What you should do: The pictures stay out; all of the data is to be printed exactly.

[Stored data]
= = = = = = =

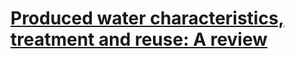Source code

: # [Produced water characteristics, treatment and reuse: A review](https://www.sciencedirect.com/science/article/pii/S2214714418306858?via%3Dihub)

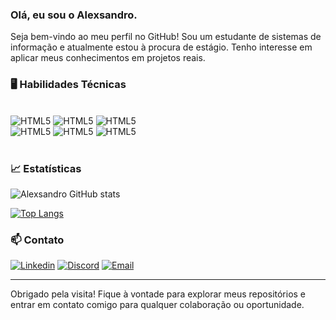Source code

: ### Olá, eu sou o Alexsandro.  

Seja bem-vindo ao meu perfil no GitHub! Sou um estudante de sistemas de informação e atualmente estou à procura de estágio. Tenho interesse em aplicar meus conhecimentos em projetos reais.


### 🖥️ Habilidades Técnicas

<div style="display: inline_block"><br/>
  <img alin="center" alt="HTML5" src="https://img.shields.io/badge/HTML5-E34F26?style=for-the-badge&logo=html5&logoColor=white" />
  <img alin="center" alt="HTML5" src=https://img.shields.io/badge/CSS3-1572B6?style=for-the-badge&logo=css3&logoColor=white />
  <img alin="center" alt="HTML5" src=https://img.shields.io/badge/JavaScript-F7DF1E?style=for-the-badge&logo=javascript&logoColor=black /><br>
  <img alin="center" alt="HTML5" src=https://img.shields.io/badge/Python-14354C?style=for-the-badge&logo=python&logoColor=white />
  <img alin="center" alt="HTML5" src=https://img.shields.io/badge/Java-ED8B00?style=for-the-badge&logo=openjdk&logoColor=white />
  <img alin="center" alt="HTML5" src=https://img.shields.io/badge/MySQL-005C84?style=for-the-badge&logo=mysql&logoColor=white />
</div><br>

### 📈 Estatísticas 


![Alexsandro GitHub stats](https://github-readme-stats.vercel.app/api?username=AlexsandroSilva68&show_icons=true&theme=dark)

[![Top Langs](https://github-readme-stats.vercel.app/api/top-langs/?username=AlexsandroSilva68)](https://github.com/anuraghazra/github-readme-stats)

### 📫 Contato

[![Linkedin](https://img.shields.io/badge/LinkedIn-0077B5?style=for-the-badge&logo=linkedin&logoColor=white)](https://www.linkedin.com/in/alexsandro-silva-228836197/)
[![Discord](https://img.shields.io/badge/Discord-7289DA?style=for-the-badge&logo=discord&logoColor=white)](https://discord.gg/VUqPduC3)
[![Email](https://img.shields.io/badge/Gmail-D14836?style=for-the-badge&logo=gmail&logoColor=white)](mailto:alexsandro68silva@gmail.com)

---

Obrigado pela visita! Fique à vontade para explorar meus repositórios e entrar em contato comigo para qualquer colaboração ou oportunidade.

= = = = = = =

The answer:
Source code

: # [Produced water characteristics, treatment and reuse: A review](https://www.sciencedirect.com/science/article/pii/S2214714418306858?via%3Dihub)

Source code

: ### Olá, eu sou o Alexsandro.  

Seja bem-vindo ao meu perfil no GitHub! Sou um estudante de sistemas de informação e atualmente estou à procura de estágio. Tenho interesse em aplicar meus conhecimentos em projetos reais.


### 🖥️ Habilidades Técnicas

<div style="display: inline_block"><br/>
  <img alin="center" alt="HTML5" src="https://img.shields.io/badge/HTML5-E34F26?style=for-the-badge&logo=html5&logoColor=white" />
  <img alin="center" alt="HTML5" src=https://img.shields.io/badge/CSS3-1572B6?style=for-the-badge&logo=css3&logoColor=white />
  <img alin="center" alt="HTML5" src=https://img.shields.io/badge/JavaScript-F7DF1E?style=for-the-badge&logo=javascript&logoColor=black /><br>
  <img alin="center" alt="HTML5" src=https://img.shields.io/badge/Python-14354C?style=for-the-badge&logo=python&logoColor=white />
  <img alin="center" alt="HTML5" src=https://img.shields.io/badge/Java-ED8B00?style=for-the-badge&logo=openjdk&logoColor=white />
  <img alin="center" alt="HTML5" src=https://img.shields.io/badge/MySQL-005C84?style=for-the-badge&logo=mysql&logoColor=white />
</div><br>

### 📈 Estatísticas 


![Alexsandro GitHub stats](https://github-readme-stats.vercel.app/api?username=AlexsandroSilva68&show_icons=true&theme=dark)

[![Top Langs](https://github-readme-stats.vercel.app/api/top-langs/?username=AlexsandroSilva68)](https://github.com/anuraghazra/github-readme-stats)

### 📫 Contato

[![Linkedin](https://img.shields.io/badge/LinkedIn-0077B5?style=for-the-badge&logo=linkedin&logoColor=white)](https://www.linkedin.com/in/alexsandro-silva-228836197/)
[![Discord](https://img.shields.io/badge/Discord-7289DA?style=for-the-badge&logo=discord&logoColor=white)](https://discord.gg/VUqPduC3)
[![Email](https://img.shields.io/badge/Gmail-D14836?style=for-the-badge&logo=gmail&logoColor=white)](mailto:alexsandro68silva@gmail.com)

---

Obrigado pela visita! Fique à vontade para explorar meus repositórios e entrar em contato comigo para qualquer colaboração ou oportunidade.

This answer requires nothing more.